In none of these cases did anyone “learn AI.” They learned a new version of their existing job that happens to have AI running underneath it. The AI is infrastructure.

The three conditions for adoption without training

After building systems for multiple businesses, I’ve noticed three conditions that predict whether a team will actually use an AI system long-term.

First, the system has to be faster than the old way on day one. If there’s a learning curve that temporarily makes people slower, you’ve already lost. People will abandon it and go back to what they know. The system needs to be obviously, immediately faster.

Second, the output has to be good enough to be useful, even if it’s not perfect. If people have to rewrite everything the AI produces, they’ll (correctly) conclude it’s not saving them time. The bar is “good first draft,” not “perfect output.”

Third, there has to be a clear path for when the AI gets it wrong. I call these escape valves. If someone doesn’t know what to do when the AI gives a weird answer, they’ll stop trusting the whole system. “Flag it and a human takes over” is a simple escape valve that makes people comfortable.

When all three conditions are met, adoption happens naturally. No workshops required.

What about prompt engineering?

People ask me about prompt engineering training a lot. Should their team learn how to write better prompts?

Honestly, if your team needs to write prompts to use your AI system, the system was designed wrong. Good AI systems have the prompts built in. The user inputs information (a client name, a document, a question) and the system handles the prompt engineering internally.

Teaching everyone prompt engineering is like teaching everyone SQL because they need data from a database. Just build a dashboard. The same logic applies to AI. Build the interface. Hide the complexity. Let people focus on their actual job.

The exception is senior leadership and strategy roles. Those people might genuinely benefit from understanding what AI can do at a conceptual level, because they need to spot opportunities. But even then, a 30-minute conversation about their specific business beats a generic workshop every time.

How to start

If you’re sitting on a failed AI training initiative, or thinking about starting one, here’s what I’d do instead. Pick one workflow. The most repetitive, time-consuming, clearly defined process in your business. Build an AI system for that one workflow. Get the team that does that work involved in the build from day one. Launch it. Measure usage at 30, 60, and 90 days.

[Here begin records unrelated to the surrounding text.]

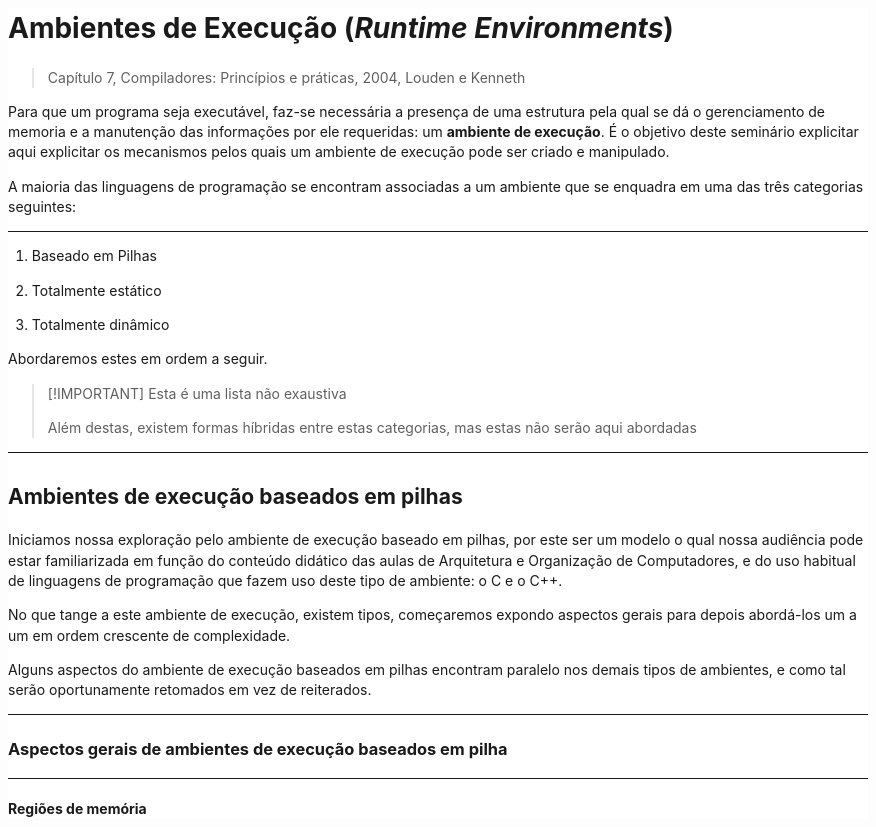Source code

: # Ambientes de Execução (_Runtime Environments_)

> Capítulo 7, Compiladores: Princípios e práticas, 2004, Louden e Kenneth

Para que um programa seja executável, faz-se necessária a presença de uma
estrutura pela qual se dá o gerenciamento de memoria e a manutenção das
informações por ele requeridas: um **ambiente de execução**. É o objetivo deste
seminário explicitar aqui explicitar os mecanismos pelos quais um ambiente de
execução pode ser criado e manipulado.

A maioria das linguagens de programação se encontram associadas a um ambiente
que se enquadra em uma das três categorias seguintes:

---

1. Baseado em Pilhas

2. Totalmente estático

3. Totalmente dinâmico

Abordaremos estes em ordem a seguir.

> [!IMPORTANT] Esta é uma lista não exaustiva
>
> Além destas, existem formas híbridas entre estas categorias, mas estas não
> serão aqui abordadas

---

## Ambientes de execução baseados em pilhas

Iniciamos nossa exploração pelo ambiente de execução baseado em pilhas, por este
ser um modelo o qual nossa audiência pode estar familiarizada em função do
conteúdo didático das aulas de Arquitetura e Organização de Computadores, e do
uso habitual de linguagens de programação que fazem uso deste tipo de ambiente:
o C e o C++.

No que tange a este ambiente de execução, existem tipos, começaremos expondo
aspectos gerais para depois abordá-los um a um em ordem crescente de
complexidade.

Alguns aspectos do ambiente de execução baseados em pilhas encontram paralelo
nos demais tipos de ambientes, e como tal serão oportunamente retomados em vez
de reiterados.

---

### Aspectos gerais de ambientes de execução baseados em pilha

---

#### Regiões de memória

If usage holds, you’ve just proven the model. Scale it to the next workflow. If usage drops, figure out which of the three conditions (speed, quality, escape valves) you missed, and fix it.

That’s how you actually build AI fluency in a team. One workflow at a time, built into the work, no slides necessary. According to McKinsey research, companies that focus on embedding AI into specific workflows see significantly higher adoption rates and measurable business impact compared to those that rely on general training programs.

Frequently asked questions

What’s the best way to train staff on AI?

Don’t train them on AI. Instead, identify specific parts of their job that AI can do better, faster, or entirely. Then build AI into those workflows and show them the new way their job works. The education happens through using the system, not through learning about the system.

How much does AI training for a team cost?

The cost can vary widely depending on the size of your team and the scope of the training. As an example, one company we spoke to spent £15,000 on AI training across a 200-person organization, but the impact was limited to a few people using ChatGPT for emails. A more effective, workflow-focused approach will likely cost more upfront, but will drive significantly more adoption and impact.

Why does the “AI champion” model fail?

The “AI champion” model, where enthusiastic people are tasked with spreading AI adoption across the organization, often fails in practice. While it’s a good idea in theory to have peer-led learning, in reality it puts the responsibility for organizational change on a small group of people, rather than integrating AI into the actual workflows of the broader team. Harvard Business Review research shows that successful AI transformation requires top-down commitment to restructuring work processes, not just grassroots enthusiasm.